I have been asked to explain more about the ritualistic walk that I wrote about last week, so here are a few further details. The Salt Way which I intend to reveal as part of my MA, still exists on the ground and in text. On the ground it can be followed using a network of roads, byways, tracks and public footpaths. It is mentioned in various history books on the area and can be traced on maps. 

The procession up Golden Hill, Whitstable, along a well used public footpath was very simple. Nine people with lit lanterns walking slowly, about 3 foot apart carrying offerings to the 'Salt Way'. 
We all carried salt in the palm of one of our hands and then either flowers or sea-water in the other. The significance of this was to create a gesture that would 'wake-up' and celebrate The Salt Way, an ancient salt trading route that has been 'lost' to local knowledge, over the years.

It takes a conscious effort to walk slowly, the pace felt unfamiliar and awkward. We are so used to our fast pace of life that deep concentration was needed to slow down and feel the earth under our feet as we moved up the hill.

I wonder if any motorist on the nearby Thanet Way saw our procession and if they did, what did they think? It isn't anything that I have ever seen before. It must have been even stranger to witness the procession coming back down in the dark as we were still carrying our lit lanterns, the moon was full and the night was clear.

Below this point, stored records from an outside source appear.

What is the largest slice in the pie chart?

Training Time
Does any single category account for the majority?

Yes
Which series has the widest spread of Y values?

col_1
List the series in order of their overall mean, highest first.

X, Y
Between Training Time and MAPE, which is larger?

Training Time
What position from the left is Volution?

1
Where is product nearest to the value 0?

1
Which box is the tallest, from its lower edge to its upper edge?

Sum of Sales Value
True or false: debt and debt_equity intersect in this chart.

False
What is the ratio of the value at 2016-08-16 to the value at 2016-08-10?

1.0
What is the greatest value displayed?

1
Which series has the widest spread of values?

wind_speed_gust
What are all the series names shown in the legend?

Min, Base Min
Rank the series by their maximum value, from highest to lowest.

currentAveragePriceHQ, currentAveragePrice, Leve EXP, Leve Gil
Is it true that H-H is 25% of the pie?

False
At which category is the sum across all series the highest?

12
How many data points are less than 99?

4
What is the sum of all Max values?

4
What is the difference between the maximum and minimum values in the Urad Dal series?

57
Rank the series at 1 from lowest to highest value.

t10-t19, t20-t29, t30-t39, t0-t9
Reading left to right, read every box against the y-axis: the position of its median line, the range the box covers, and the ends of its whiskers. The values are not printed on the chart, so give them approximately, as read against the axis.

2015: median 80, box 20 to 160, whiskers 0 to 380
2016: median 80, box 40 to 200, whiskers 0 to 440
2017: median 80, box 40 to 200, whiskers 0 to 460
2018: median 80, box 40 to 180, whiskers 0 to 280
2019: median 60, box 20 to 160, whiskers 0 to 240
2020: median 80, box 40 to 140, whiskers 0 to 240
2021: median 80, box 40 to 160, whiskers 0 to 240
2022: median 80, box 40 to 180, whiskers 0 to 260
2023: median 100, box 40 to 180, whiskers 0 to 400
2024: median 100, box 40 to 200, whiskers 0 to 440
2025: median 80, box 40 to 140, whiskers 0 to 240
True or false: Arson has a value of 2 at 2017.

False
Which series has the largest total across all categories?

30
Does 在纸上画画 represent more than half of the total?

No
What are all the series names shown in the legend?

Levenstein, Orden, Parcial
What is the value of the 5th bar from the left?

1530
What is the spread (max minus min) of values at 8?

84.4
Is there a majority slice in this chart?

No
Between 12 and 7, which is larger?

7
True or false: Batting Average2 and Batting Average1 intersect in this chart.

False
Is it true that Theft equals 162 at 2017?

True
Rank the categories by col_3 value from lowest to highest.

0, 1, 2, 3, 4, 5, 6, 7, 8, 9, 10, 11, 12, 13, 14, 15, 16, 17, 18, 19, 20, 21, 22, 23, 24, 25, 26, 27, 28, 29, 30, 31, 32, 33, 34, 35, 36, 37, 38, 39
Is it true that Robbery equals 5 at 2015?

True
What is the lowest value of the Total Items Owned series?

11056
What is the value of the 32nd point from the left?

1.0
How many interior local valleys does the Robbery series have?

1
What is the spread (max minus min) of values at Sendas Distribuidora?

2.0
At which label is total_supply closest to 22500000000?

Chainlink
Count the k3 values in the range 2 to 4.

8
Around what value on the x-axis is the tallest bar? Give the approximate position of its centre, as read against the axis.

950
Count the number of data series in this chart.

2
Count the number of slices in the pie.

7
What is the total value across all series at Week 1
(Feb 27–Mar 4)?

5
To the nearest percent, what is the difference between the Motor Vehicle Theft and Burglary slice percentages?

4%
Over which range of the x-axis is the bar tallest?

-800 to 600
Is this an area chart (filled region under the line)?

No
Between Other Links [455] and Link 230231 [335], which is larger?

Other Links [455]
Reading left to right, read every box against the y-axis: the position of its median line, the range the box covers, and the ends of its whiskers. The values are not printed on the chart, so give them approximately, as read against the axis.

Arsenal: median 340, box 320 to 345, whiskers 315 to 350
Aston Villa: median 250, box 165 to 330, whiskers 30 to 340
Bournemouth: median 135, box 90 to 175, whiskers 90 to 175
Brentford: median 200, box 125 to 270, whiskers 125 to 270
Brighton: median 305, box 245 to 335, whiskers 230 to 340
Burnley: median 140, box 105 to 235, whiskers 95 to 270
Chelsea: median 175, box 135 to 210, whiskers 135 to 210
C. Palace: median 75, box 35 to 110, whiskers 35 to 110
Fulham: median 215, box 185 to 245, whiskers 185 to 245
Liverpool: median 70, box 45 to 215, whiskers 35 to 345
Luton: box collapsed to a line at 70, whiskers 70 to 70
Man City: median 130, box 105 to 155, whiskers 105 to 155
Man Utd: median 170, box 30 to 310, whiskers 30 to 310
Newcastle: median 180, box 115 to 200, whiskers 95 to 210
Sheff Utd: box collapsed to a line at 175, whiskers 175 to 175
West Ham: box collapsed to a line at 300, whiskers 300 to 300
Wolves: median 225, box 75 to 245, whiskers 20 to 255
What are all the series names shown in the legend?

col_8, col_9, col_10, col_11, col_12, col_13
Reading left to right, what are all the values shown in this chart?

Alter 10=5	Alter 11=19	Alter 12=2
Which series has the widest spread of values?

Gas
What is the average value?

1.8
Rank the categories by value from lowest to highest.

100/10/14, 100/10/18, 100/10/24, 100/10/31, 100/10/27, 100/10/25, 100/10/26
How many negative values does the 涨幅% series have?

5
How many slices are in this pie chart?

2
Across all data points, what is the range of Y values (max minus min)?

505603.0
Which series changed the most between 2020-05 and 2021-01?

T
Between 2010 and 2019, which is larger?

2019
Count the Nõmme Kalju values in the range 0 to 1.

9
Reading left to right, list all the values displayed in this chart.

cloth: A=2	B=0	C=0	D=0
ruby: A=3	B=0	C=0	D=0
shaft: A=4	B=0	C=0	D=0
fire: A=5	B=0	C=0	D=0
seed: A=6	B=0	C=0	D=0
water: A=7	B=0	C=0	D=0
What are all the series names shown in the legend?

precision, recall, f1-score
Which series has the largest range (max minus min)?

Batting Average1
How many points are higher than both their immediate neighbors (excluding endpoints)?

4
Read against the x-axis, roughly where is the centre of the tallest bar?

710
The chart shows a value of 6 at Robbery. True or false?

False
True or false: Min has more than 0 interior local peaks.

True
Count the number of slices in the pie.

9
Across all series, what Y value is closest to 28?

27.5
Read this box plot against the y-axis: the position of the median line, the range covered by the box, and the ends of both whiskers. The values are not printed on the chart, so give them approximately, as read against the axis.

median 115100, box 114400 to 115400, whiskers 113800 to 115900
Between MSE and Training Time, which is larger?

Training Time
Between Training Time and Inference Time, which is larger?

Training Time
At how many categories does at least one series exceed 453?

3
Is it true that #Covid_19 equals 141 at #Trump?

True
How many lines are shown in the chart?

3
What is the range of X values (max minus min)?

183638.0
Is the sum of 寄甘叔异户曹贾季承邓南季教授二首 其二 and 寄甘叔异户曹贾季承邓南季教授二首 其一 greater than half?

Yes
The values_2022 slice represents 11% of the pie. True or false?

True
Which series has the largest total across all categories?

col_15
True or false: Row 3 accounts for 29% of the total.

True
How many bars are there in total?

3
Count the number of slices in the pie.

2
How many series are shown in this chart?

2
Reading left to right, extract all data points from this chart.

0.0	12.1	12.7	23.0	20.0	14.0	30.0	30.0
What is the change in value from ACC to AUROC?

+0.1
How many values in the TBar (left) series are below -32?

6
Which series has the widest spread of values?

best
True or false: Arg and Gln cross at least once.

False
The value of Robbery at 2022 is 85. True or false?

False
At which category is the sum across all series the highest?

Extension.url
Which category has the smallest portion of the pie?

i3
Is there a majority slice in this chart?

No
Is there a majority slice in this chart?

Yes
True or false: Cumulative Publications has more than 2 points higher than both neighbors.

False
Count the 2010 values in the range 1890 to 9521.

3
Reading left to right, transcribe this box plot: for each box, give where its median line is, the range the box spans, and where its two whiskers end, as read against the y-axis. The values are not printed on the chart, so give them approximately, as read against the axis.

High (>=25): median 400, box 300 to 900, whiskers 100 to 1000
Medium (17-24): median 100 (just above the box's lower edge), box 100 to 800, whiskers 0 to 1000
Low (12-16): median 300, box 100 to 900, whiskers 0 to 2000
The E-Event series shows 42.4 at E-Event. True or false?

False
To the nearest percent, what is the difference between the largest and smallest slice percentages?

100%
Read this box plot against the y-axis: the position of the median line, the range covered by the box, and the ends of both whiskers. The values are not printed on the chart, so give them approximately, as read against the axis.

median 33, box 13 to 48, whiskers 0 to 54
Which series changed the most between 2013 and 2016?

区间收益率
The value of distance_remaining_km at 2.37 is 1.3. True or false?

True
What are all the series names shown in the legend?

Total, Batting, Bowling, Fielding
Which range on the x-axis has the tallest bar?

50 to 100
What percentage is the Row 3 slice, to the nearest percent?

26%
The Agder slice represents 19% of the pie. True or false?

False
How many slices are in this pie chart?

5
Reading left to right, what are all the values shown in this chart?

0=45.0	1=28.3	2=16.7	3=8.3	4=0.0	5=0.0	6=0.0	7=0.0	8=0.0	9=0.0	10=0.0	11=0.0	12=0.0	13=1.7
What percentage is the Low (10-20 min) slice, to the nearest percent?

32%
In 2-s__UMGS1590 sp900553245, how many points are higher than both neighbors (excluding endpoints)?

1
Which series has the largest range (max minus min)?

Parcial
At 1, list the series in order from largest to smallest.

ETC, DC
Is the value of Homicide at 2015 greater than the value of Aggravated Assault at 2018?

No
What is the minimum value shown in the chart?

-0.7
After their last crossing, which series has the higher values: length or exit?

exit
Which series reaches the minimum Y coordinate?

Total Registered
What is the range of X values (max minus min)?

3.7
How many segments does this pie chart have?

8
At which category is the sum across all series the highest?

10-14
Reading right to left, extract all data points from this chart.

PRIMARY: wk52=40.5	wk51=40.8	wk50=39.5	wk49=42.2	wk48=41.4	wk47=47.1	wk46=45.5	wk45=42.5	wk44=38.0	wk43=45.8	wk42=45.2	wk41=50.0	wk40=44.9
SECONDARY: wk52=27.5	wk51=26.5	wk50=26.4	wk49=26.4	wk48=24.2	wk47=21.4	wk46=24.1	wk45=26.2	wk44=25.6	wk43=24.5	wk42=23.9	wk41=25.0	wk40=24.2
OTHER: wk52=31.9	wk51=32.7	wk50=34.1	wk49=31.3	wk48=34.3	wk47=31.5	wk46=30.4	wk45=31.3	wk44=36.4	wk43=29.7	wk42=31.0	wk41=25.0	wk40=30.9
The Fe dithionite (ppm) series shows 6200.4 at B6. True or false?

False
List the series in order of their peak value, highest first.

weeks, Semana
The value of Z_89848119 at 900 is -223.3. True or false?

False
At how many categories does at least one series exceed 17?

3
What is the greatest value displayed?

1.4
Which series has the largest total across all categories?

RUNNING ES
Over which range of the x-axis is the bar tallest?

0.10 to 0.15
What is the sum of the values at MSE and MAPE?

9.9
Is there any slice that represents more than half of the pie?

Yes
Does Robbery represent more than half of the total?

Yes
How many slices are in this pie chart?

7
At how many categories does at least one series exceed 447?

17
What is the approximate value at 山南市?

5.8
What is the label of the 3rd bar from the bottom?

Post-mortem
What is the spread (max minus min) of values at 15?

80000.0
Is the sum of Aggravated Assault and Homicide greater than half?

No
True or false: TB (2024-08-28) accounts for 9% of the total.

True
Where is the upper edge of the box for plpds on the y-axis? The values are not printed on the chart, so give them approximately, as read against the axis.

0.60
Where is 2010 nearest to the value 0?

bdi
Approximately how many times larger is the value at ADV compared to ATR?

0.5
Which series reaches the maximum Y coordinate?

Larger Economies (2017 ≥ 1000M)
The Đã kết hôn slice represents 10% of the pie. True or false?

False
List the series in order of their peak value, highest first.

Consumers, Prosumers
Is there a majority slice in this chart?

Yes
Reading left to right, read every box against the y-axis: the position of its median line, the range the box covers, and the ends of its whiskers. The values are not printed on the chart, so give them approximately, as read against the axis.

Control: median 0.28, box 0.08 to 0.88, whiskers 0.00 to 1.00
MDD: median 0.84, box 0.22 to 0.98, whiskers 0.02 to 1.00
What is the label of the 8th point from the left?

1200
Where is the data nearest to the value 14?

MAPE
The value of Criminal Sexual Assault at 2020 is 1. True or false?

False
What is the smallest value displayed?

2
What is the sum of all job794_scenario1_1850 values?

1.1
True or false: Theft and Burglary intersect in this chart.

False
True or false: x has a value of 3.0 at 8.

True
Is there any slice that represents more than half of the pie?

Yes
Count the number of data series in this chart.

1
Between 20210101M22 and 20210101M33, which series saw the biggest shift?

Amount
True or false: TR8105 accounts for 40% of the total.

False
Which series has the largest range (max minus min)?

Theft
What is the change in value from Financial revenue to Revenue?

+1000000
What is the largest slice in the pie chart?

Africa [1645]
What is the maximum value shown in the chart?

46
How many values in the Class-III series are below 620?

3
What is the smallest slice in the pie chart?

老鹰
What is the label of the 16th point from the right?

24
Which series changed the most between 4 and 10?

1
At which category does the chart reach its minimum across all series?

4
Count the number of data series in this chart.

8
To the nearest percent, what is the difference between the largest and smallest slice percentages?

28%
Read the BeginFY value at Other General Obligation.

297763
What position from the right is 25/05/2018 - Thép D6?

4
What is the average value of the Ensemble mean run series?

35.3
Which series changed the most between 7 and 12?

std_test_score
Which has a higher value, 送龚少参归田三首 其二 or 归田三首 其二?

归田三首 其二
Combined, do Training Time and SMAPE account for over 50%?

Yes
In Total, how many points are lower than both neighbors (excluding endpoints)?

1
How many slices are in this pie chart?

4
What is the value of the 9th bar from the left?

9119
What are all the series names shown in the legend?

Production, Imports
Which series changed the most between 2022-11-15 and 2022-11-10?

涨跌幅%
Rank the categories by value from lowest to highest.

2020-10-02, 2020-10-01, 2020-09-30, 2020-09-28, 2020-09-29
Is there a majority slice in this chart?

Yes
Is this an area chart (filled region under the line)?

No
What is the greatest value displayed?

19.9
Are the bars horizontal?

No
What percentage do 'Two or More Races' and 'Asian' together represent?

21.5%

The participants wore hues of blue, green and red, colours representing the sea, the land and fire. The event was filmed for inclusion in my future MA show, it is a very beautiful, mellow film that picks up on the noise of the wind, the muffled voices, the whoosh of the passing cars and occasionally, snippets of the singing and toning which occurred, most unexpectedly.

The focal point of the evening was a third scale site-specific artwork that I had made earlier in the day. It acts as a way-marker on the route, being one of three that I have designed to encourage exploration and rediscovery of the process of salt-making and the path itself.

This specific way-marker celebrates the act of making salt by evaporation (heating saltwater in a clay vessel over an open  fire), it includes a handmade copper bowl sunk into the ground in which a small fire can be made. For this occasion the fire was 'fed' with dried lavender and salt which smelt wonderful. A small clay vessel made from London clay gathered from the seashore was placed on the fire and filled with sea-water. Blessings for the path were said and for all those who walked here long ago, each-other and all those who will walk here in the future.

The other two way-markers will complete the cycle of the salt making process. The first is symbolic of harvesting/gathering the sea-water and the last in the series celebrates the mould/form in which the salt was carried along the route in the past.